Le général Mokoko, ex-candidat à la présidentielle de 2016, à Brazzaville, le 7 mai 2018.

Le général Mokoko, ex-candidat à la présidentielle de 2016, à Brazzaville, le 7 mai 2018.

Le général Jean Marie Michel Mokoko, candidat malheureux à l’élection présidentielle de 2016 a refusé, lundi à Brazzaville, de répondre aux questions de ses juges, estimant qu’il ne doit pas être jugé par le Tribunal de grande instance en raison de son immunité en tant « dignitaire de la République ». 

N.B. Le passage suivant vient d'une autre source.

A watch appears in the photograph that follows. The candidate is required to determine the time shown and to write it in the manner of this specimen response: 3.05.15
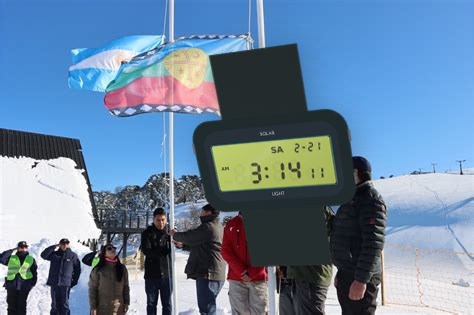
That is 3.14.11
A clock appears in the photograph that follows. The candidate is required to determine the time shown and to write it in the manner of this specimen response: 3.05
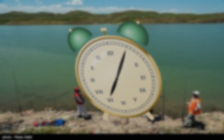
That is 7.05
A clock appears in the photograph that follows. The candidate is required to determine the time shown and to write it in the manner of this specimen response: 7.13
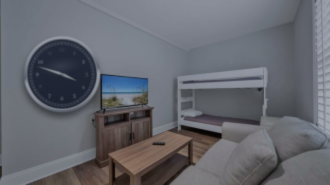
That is 3.48
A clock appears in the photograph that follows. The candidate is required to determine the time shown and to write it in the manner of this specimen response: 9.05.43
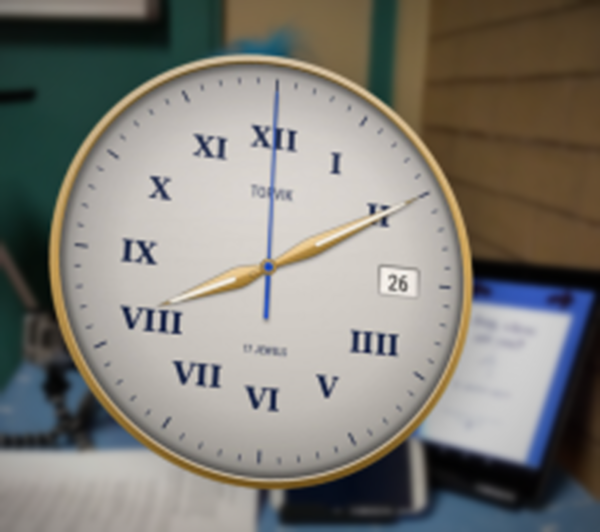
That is 8.10.00
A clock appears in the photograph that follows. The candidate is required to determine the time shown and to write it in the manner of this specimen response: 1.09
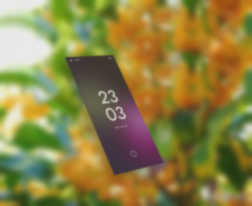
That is 23.03
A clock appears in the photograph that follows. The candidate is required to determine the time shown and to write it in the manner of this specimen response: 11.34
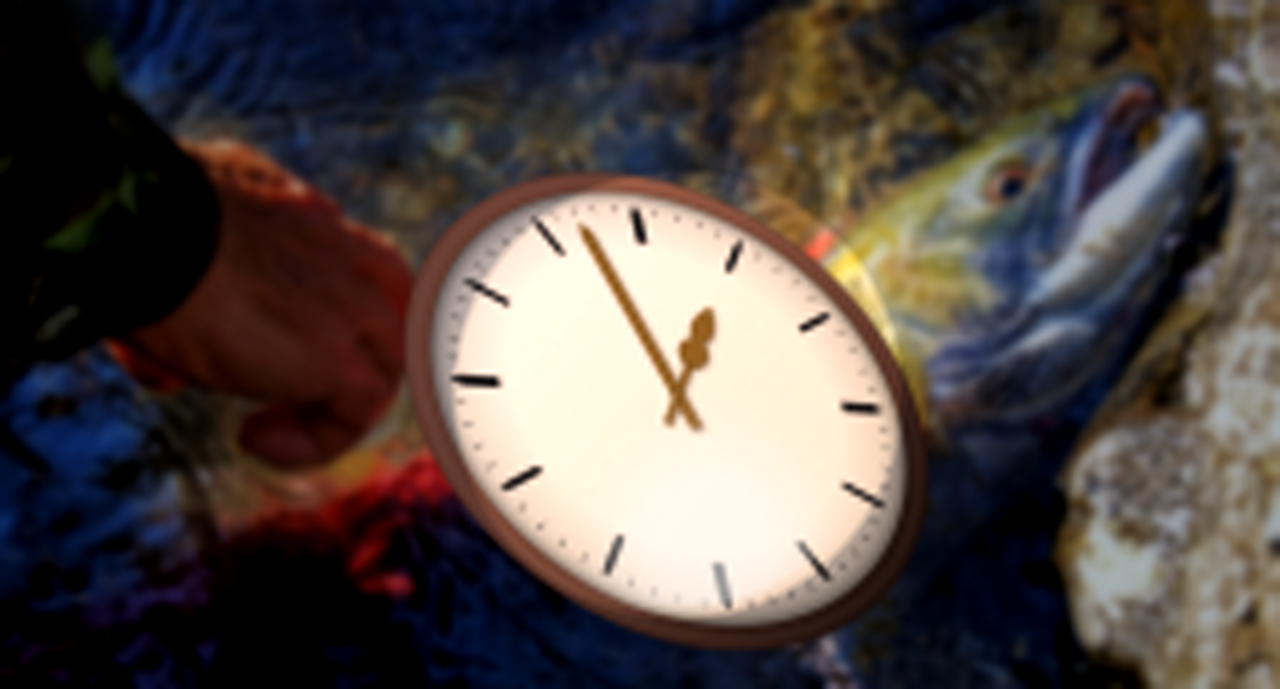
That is 12.57
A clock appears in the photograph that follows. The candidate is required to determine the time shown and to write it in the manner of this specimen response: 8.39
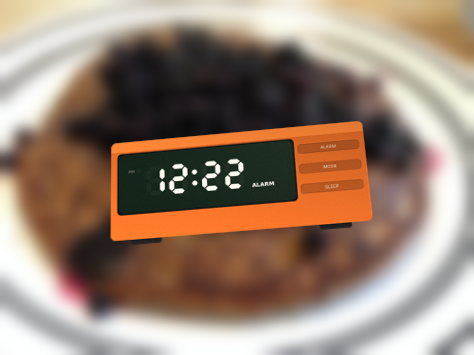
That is 12.22
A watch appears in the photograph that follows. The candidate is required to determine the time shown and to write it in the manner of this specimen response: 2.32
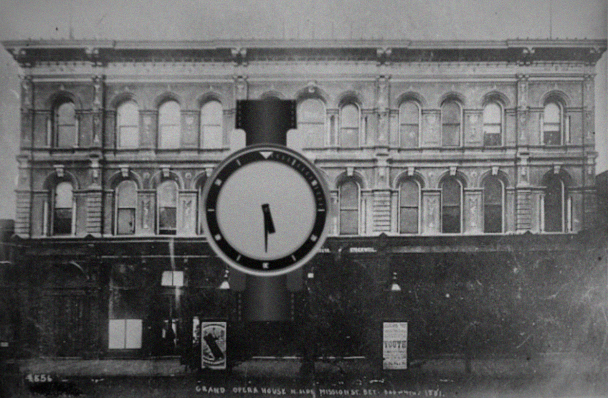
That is 5.30
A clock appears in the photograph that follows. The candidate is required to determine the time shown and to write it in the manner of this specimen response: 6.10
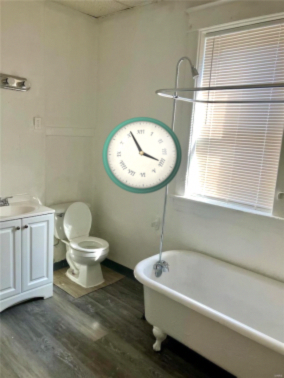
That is 3.56
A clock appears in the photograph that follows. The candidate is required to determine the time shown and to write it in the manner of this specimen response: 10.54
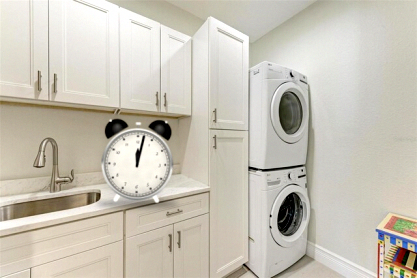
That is 12.02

Interrogé sur le refus de son client de parler, Me Yvon Ibouanga a précisé que le général Mokoko est dans son droit car, ayant bénéficié d’un décret qui la élevé au titre « dignitaire de la République » «et en vertu duquel, il dispose d’une immunité juridictionnelle.

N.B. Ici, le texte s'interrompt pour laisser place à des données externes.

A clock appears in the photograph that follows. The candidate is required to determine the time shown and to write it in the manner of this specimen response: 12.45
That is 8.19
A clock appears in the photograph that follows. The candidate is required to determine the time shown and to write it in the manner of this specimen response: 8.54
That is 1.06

« Aucune juridiction congolaise ne peut le juger. La Cour prendra toutes ses responsabilités en constatant que l’immunité juridictionnelle dont il se prévaut est légale parce que fondée sur un décret qui lui accorde cette immunité. Par conséquent, la Cour doit le remettre en liberté », a dit Me Ibouanga.

Pour Me Emmanuel Oko, avocat de l’Etat, Jean Marie Michel Mokoko se contredit. « La Cours entend poursuivre l’examen de ce dossier », a promis le président de la Cour Christian Oba avant de lever l’audience qui reprendra mardi à 10 heures locales (11h GMT).

Le général Mokoko est accusé d’atteinte à la sécurité intérieure de l’Etat et de détention illégales d’armes et munitions. Il a été arrêté en juin 2016 après la présidentielle de mars et détenu à la maison d’arrêt de Brazzaville.